Découvrir Torso, c’est assister à la naissance d’un certain cinéma, c’est découvrir un classique. Comme tous les classiques, il peut paraître daté de nos jours mais il porte en lui un pan entier de l’histoire d’un genre. Et c’est là que le travail effectué sur cette édition est formidable : les bonus servent intégralement à raconter ce film de manière instructive et érudite, sans jamais ennuyer. Regarder les bonus de Torso, c’est apprendre à apprécier ce film pour ce qu’il est historiquement. Compte tenu du peu de considération offerte au cinéma de genre, un travail d’édition de grande qualité comme celui-ci est primordial et d’autant plus appréciable.

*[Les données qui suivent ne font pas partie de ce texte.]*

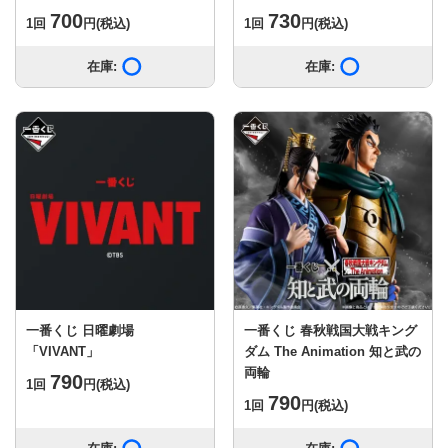
700
730
1回
円
(税込)
1回
円
(税込)
在庫:
在庫あり
在庫:
在庫あり
一番くじ 日曜劇場
一番くじ 春秋戦国大戦キング
「VIVANT」
ダム The Animation 知と武の
両輪
790
1回
円
(税込)
790
1回
円
(税込)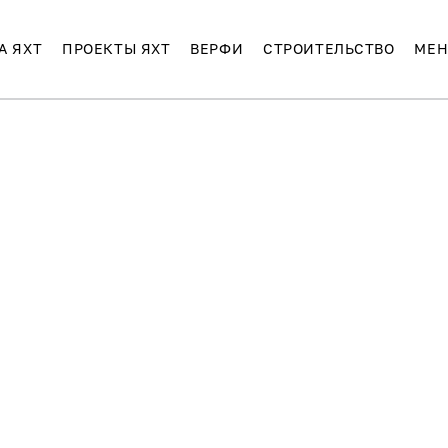
А ЯХТ
ПРОЕКТЫ ЯХТ
ВЕРФИ
СТРОИТЕЛЬСТВО
МЕН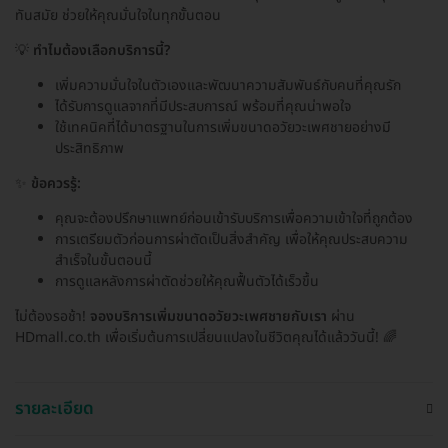
ทันสมัย ช่วยให้คุณมั่นใจในทุกขั้นตอน
💡
ทำไมต้องเลือกบริการนี้?
เพิ่มความมั่นใจในตัวเองและพัฒนาความสัมพันธ์กับคนที่คุณรัก
ได้รับการดูแลจากที่มีประสบการณ์ พร้อมที่คุณน่าพอใจ
ใช้เทคนิคที่ได้มาตรฐานในการเพิ่มขนาดอวัยวะเพศชายอย่างมี
ประสิทธิภาพ
✨
ข้อควรรู้:
คุณจะต้องปรึกษาแพทย์ก่อนเข้ารับบริการเพื่อความเข้าใจที่ถูกต้อง
การเตรียมตัวก่อนการผ่าตัดเป็นสิ่งสำคัญ เพื่อให้คุณประสบความ
สำเร็จในขั้นตอนนี้
การดูแลหลังการผ่าตัดช่วยให้คุณฟื้นตัวได้เร็วขึ้น
ไม่ต้องรอช้า!
จองบริการเพิ่มขนาดอวัยวะเพศชายกับเรา
ผ่าน
HDmall.co.th เพื่อเริ่มต้นการเปลี่ยนแปลงในชีวิตคุณได้แล้ววันนี้! 🌈
รายละเอียด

Le film séduit immédiatement. Le générique bizarre et érotique annonce clairement la couleur de ce qui va suivre à travers, notamment, un plan magnifiquement composé : une tête de poupée et un corps féminin.

Torso, de Sergio Martino

Deux visions du corps de la femme, l’un sensuel et charnel, chargé d’érotisme et l’autre désincarné et vide : mort. Des associations simples mais ancestrales qui reprennent leur force symbolique dans un genre où s’expriment des passions et surtout des pulsions primales. Ces différents aspects sont d’ailleurs abordés de manière passionnante dans l’interview de Jean-François Rauger.

Torso, de Sergio Martino

Il en est de même pour les autres aspects du film, que ce soit son décor atypique (l’université de Pérouse) dont parle le réalisateur Sergio Martino (un choix du producteur pour justifier la présence d’acteurs étrangers) ou une scène de meurtre sublime dans la boue dont est proposée une version alternative de jour – le film est ainsi décortiqué de manière vivante et intelligente et sa compréhension en devient naturelle. C‘est ainsi que le film se découvre ou se redécouvre car le support offre aux néophytes comme aux amoureux du film de quoi satisfaire leur curiosité : interview du réalisateur, séquence sur la présentation du film avec une introduction de Christophe Lemaire et un commentaire audio du réalisateur…

Torso, de Sergio Martino

Torso, de Sergio Martino

Torso, de Sergio Martino

Je me retrouve alors en fin de visionnage avec la certitude que Torso est un film essentiel. D’une part parce que c’est un classique dont les scènes de meurtres restent hautement dérangeantes et cruelles, parce que tout ce qu’il dit sur son époque est subtilement glissé dans un canevas de film de genre a priori basique mais surtout parce que Torso est un film excellent. Voilà un giallo dont certains choix de mise en scène gardent un impact très fort et qui mérite sa place aux côté des classiques « reconnus » et une place toute particulière dans le cœur des amateurs du genre. Torso a ce mérite qui reste la marque des grands dans le cinéma d’horreur : plus de trente ans après sa production, c’est un film qui met encore mal à l’aise.

Un film comme on les aime : un film qui fait mal.

Torso, de Sergio Martino


* Parmi les titres les plus connus du genre, on peut citer :
La Fille qui en savait trop (Mario Bava, 1963), L’Oiseau au plumage de cristal (Dario Argento, 1970), La Baie sanglante (Mario Bava, 1971), La Queue du scorpion (Sergio Martino, 1971), Le Tueur à l’orchidée (Umberto Lenzi, 1972), Bloody Bird (Michele Soavi, 1987).

 
Torso de Sergio Martino, avec Suzy Kendall, John Richardson, Luc Merenda, Tina Aumont… Italie, 1973. Edition DVD / Blu-ray de The Ecstasy of Films.